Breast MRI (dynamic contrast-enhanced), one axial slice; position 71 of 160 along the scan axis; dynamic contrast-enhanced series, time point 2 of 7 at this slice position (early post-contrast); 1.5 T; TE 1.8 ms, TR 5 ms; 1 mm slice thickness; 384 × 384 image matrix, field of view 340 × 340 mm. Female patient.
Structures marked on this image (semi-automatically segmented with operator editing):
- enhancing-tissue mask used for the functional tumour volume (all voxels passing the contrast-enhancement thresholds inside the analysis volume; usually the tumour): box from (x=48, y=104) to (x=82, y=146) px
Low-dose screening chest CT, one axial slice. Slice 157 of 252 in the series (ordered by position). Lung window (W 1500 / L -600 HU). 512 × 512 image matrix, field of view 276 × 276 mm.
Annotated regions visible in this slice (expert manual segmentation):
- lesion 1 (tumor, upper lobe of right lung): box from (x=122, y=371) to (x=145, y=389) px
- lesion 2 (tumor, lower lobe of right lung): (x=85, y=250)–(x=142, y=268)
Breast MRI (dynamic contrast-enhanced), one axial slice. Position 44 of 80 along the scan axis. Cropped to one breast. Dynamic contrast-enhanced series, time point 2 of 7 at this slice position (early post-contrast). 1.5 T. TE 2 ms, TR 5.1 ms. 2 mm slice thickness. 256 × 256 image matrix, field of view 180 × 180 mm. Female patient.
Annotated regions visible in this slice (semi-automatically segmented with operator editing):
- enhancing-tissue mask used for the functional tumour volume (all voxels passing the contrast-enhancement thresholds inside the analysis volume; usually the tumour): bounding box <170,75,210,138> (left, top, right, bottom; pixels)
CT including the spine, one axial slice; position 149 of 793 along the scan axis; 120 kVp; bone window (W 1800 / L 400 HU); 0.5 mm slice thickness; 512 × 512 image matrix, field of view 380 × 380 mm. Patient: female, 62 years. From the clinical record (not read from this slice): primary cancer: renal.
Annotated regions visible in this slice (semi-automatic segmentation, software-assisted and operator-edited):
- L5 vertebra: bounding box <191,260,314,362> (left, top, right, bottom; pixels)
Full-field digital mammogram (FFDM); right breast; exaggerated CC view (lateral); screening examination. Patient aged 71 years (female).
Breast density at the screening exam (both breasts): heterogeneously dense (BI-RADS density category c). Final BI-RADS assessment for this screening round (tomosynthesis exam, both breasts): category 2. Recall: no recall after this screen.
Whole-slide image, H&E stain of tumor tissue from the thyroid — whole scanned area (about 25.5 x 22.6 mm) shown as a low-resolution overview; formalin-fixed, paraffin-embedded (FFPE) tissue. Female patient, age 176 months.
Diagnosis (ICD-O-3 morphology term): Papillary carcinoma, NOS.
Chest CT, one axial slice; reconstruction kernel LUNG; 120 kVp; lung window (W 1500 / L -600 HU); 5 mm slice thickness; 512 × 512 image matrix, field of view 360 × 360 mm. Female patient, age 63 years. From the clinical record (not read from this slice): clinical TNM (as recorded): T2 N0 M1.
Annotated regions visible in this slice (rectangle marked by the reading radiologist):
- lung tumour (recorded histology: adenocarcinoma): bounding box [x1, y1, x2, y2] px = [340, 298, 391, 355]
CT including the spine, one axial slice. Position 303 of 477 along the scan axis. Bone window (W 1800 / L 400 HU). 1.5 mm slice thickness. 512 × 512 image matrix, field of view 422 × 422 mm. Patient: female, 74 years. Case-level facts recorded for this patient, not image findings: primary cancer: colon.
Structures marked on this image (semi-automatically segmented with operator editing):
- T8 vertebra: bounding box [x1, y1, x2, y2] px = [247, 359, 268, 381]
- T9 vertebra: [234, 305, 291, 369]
-=-=-=-=-
Reproduce every line from the entries that holds the word "clinical".

## SOLUTION FOR THIS EXERCISE
CT including the spine, one axial slice; position 149 of 793 along the scan axis; 120 kVp; bone window (W 1800 / L 400 HU); 0.5 mm slice thickness; 512 × 512 image matrix, field of view 380 × 380 mm. Patient: female, 62 years. From the clinical record (not read from this slice): primary cancer: renal.
Chest CT, one axial slice; reconstruction kernel LUNG; 120 kVp; lung window (W 1500 / L -600 HU); 5 mm slice thickness; 512 × 512 image matrix, field of view 360 × 360 mm. Female patient, age 63 years. From the clinical record (not read from this slice): clinical TNM (as recorded): T2 N0 M1.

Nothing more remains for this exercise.